== What you need to do ==
Output each line of the data word for word, from the first through the line that holds "strategic plan |", and leave off whatever follows.

== Supplied information ==

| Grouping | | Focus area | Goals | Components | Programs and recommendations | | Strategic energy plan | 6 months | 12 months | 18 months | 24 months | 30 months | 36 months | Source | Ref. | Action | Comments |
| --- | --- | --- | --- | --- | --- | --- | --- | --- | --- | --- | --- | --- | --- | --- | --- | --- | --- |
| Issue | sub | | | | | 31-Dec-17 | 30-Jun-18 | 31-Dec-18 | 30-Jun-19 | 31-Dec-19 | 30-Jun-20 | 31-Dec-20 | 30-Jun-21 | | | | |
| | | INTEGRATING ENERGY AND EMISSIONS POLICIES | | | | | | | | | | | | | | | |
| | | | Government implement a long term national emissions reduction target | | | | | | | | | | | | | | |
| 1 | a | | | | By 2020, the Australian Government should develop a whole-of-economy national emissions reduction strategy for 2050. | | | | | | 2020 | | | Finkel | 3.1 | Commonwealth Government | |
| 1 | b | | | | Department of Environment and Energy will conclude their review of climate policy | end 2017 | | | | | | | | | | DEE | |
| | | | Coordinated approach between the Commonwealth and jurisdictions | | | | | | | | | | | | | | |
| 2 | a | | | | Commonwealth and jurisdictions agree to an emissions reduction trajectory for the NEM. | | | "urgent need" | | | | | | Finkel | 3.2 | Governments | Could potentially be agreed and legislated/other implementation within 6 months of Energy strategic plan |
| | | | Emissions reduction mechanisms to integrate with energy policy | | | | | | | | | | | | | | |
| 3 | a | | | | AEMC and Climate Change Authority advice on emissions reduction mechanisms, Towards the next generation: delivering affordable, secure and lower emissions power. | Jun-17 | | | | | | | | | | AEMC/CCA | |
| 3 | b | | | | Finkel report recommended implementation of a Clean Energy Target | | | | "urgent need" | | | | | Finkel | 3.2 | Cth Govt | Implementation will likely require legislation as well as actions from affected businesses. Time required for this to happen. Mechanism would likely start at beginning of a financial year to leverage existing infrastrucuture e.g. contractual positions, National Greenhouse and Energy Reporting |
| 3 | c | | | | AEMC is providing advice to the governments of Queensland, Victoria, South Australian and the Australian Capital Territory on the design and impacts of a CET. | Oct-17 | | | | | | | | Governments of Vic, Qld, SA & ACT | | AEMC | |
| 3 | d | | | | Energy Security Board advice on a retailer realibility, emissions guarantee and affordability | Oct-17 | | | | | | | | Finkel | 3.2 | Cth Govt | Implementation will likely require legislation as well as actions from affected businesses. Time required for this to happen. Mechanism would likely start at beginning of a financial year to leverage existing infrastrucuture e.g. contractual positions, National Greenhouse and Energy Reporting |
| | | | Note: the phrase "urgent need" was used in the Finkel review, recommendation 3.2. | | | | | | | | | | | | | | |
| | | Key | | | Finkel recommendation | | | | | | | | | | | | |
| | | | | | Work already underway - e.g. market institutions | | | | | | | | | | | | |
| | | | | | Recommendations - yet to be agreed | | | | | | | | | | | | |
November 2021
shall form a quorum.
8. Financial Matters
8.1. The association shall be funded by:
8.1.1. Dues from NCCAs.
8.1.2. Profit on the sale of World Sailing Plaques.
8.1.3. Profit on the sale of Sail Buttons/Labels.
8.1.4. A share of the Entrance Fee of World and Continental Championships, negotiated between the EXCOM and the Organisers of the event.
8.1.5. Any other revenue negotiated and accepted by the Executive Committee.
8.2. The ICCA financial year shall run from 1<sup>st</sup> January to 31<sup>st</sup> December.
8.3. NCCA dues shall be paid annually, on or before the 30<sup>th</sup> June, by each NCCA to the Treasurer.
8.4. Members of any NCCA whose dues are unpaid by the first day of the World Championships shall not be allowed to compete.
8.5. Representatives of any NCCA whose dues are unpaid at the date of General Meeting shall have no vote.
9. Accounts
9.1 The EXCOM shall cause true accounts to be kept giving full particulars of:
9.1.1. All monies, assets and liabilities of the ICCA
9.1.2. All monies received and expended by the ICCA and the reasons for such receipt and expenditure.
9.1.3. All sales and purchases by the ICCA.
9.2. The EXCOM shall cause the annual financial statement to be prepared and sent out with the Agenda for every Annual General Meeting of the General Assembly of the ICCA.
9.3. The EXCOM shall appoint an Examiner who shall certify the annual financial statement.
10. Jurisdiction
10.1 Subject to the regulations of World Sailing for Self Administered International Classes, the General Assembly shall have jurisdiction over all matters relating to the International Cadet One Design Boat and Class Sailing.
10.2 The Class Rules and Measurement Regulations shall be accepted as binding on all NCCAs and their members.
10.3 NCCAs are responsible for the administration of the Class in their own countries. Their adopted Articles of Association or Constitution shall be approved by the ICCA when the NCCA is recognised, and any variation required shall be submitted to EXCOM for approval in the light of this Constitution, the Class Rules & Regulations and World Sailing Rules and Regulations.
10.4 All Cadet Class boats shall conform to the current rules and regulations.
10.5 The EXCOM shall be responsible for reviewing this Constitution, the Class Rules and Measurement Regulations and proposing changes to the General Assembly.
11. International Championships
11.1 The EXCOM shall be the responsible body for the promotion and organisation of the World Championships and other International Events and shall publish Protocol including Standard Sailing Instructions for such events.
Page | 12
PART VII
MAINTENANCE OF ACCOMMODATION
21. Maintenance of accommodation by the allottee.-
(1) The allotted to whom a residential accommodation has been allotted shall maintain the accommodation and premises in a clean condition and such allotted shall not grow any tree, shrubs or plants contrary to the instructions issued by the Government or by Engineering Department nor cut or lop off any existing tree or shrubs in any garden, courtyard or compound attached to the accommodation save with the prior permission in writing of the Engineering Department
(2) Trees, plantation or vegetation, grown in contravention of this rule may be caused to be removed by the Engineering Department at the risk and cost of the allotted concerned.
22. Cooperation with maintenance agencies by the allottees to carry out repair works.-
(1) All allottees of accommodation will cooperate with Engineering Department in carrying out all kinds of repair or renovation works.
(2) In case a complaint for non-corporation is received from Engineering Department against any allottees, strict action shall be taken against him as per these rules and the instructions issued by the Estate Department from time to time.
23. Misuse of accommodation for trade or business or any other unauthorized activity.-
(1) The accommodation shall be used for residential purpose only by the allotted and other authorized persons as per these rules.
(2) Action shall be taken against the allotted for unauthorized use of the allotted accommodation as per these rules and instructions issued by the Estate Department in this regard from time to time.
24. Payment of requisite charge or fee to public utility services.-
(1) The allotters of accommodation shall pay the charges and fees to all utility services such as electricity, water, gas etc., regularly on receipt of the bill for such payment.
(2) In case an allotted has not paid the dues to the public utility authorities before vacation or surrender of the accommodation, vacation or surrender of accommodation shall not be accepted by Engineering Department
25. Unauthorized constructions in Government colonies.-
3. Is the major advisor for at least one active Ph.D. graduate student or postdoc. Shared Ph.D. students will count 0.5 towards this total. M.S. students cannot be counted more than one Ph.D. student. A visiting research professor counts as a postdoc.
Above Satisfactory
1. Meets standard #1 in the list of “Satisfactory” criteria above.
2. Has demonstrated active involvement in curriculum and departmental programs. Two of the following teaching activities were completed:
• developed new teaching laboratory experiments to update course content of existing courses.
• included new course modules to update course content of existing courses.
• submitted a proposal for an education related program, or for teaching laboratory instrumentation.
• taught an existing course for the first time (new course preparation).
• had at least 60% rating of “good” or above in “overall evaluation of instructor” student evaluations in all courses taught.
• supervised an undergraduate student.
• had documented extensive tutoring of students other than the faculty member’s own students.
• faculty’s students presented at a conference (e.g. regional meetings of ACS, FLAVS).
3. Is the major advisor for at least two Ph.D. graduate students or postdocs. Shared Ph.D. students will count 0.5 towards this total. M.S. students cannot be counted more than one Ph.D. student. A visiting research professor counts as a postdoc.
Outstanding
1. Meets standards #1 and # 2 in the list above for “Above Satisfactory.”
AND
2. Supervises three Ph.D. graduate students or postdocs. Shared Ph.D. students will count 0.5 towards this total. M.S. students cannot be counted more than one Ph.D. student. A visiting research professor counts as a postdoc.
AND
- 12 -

== Exercise result ==
| Grouping | | Focus area | Goals | Components | Programs and recommendations | | Strategic energy plan | 6 months | 12 months | 18 months | 24 months | 30 months | 36 months | Source | Ref. | Action | Comments |
| --- | --- | --- | --- | --- | --- | --- | --- | --- | --- | --- | --- | --- | --- | --- | --- | --- | --- |
| Issue | sub | | | | | 31-Dec-17 | 30-Jun-18 | 31-Dec-18 | 30-Jun-19 | 31-Dec-19 | 30-Jun-20 | 31-Dec-20 | 30-Jun-21 | | | | |
| | | INTEGRATING ENERGY AND EMISSIONS POLICIES | | | | | | | | | | | | | | | |
| | | | Government implement a long term national emissions reduction target | | | | | | | | | | | | | | |
| 1 | a | | | | By 2020, the Australian Government should develop a whole-of-economy national emissions reduction strategy for 2050. | | | | | | 2020 | | | Finkel | 3.1 | Commonwealth Government | |
| 1 | b | | | | Department of Environment and Energy will conclude their review of climate policy | end 2017 | | | | | | | | | | DEE | |
| | | | Coordinated approach between the Commonwealth and jurisdictions | | | | | | | | | | | | | | |
| 2 | a | | | | Commonwealth and jurisdictions agree to an emissions reduction trajectory for the NEM. | | | "urgent need" | | | | | | Finkel | 3.2 | Governments | Could potentially be agreed and legislated/other implementation within 6 months of Energy strategic plan |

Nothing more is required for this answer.